Fear of the unknown, fear of death, fear of a non-existent God .
You have to overcome yourself before you can overcome anything else. Before you can stand up to the world and save it.
He moves around with a holy air. Death clings to him, close and pungent, but he wears it like a badge. Proud.
Did I believe in God? No. But I feared his existence. He must exist. And if he didn’t…then it was my duty to become him.
He’s wild. His ghost-eyes bulging with excitement. A madman.
There was another. A younger man. He was the embodiment of my beliefs. Yet…he couldn’t handle the strain. When he disposed of himself it was out of guilt…he was a rough person, a bit of an outsider. Definitely cruel. I had hopes for him.
He was the perfect nihilist in his actions and beliefs.
But he killed himself out of fear.
He seems more disappointed than anything else while recounting the story of his friend and his cruelties.
You look unhappy.
You are only unhappy because you do not know that you are happy.

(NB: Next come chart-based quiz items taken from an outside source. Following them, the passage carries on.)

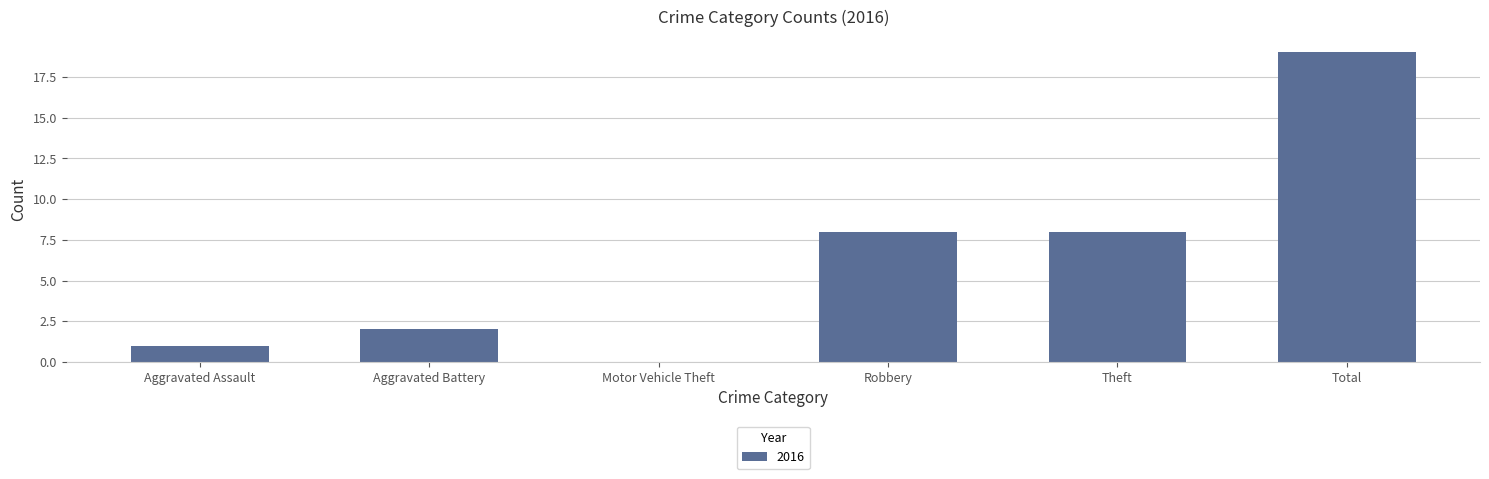

True or false: the data shows 2 at Aggravated Battery.

True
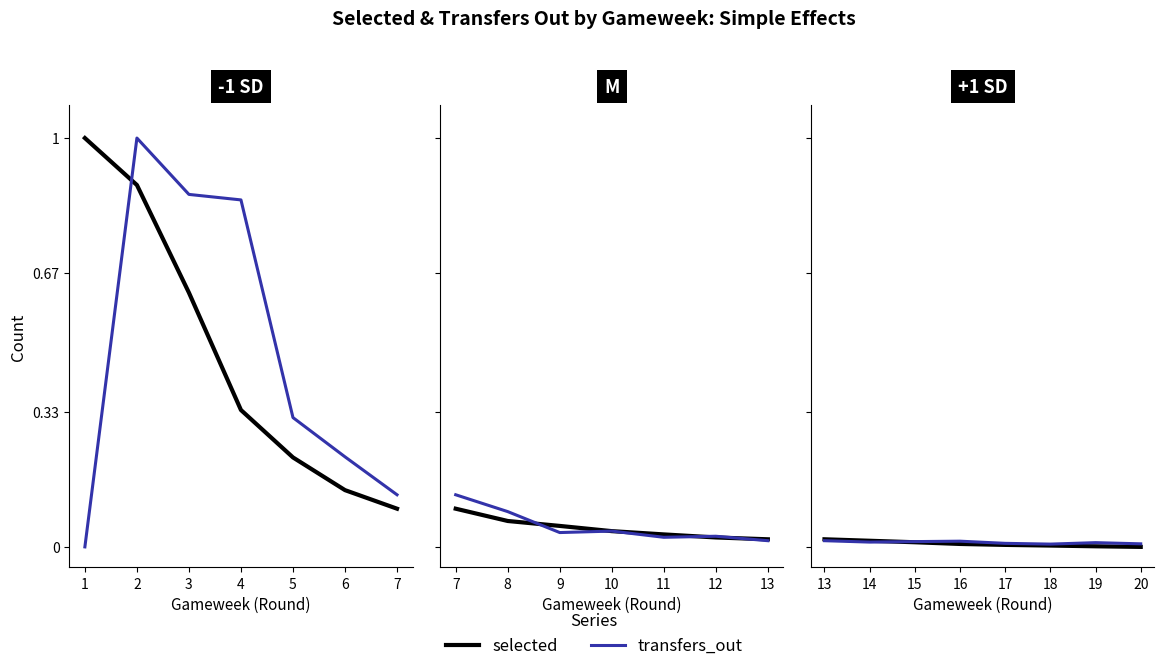

How many times do transfers_out and selected cross each other?

1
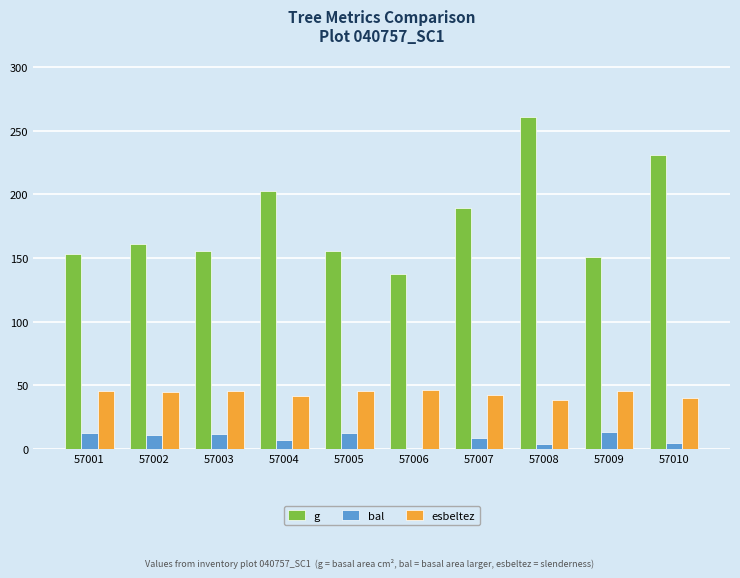

What is the highest value of the g series?

260.5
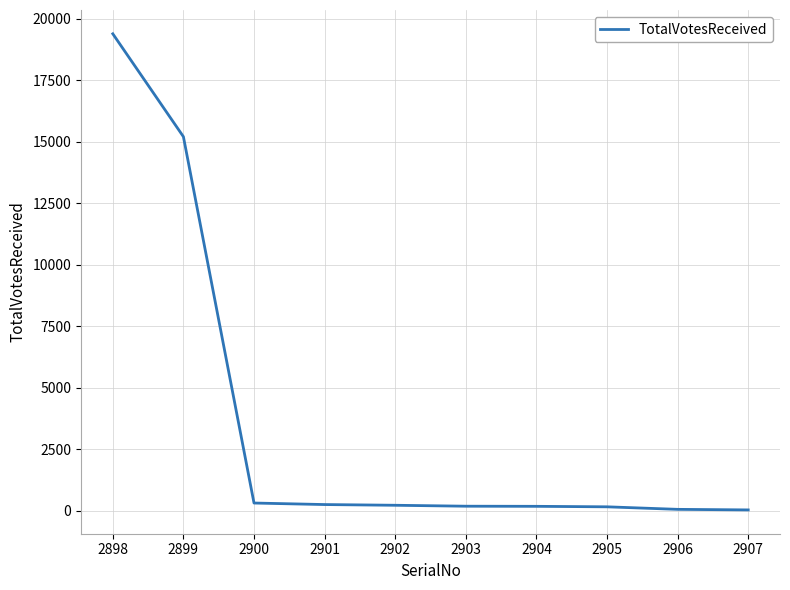

What is the difference between the maximum and minimum values?

19364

It’s man’s greatest weakness.
I found out I was happy on Wednesday.
I know…because I stopped the clock right then.
He turns to face the window and I see the morning gray through a hole in the side of his head.
He’s absolutely absurd. Abstract. Ideas and thoughts fall from his mouth like Cubism, thick with Russian and Nechayev.
I ask if he found God, if he was correct in his beliefs. If his suicide saved his people. He spreads his arms and gives me his best messianic smile.
I found myself through the purest exercise of free will.
As for my friends, my people…they can only be saved if they want to be.
I cannot force freedom and happiness on those that fail to believe in those possibilities.
I died for them, but they would never die for me.
Maybe that is what makes me a God-man. Unconditional, immortal love.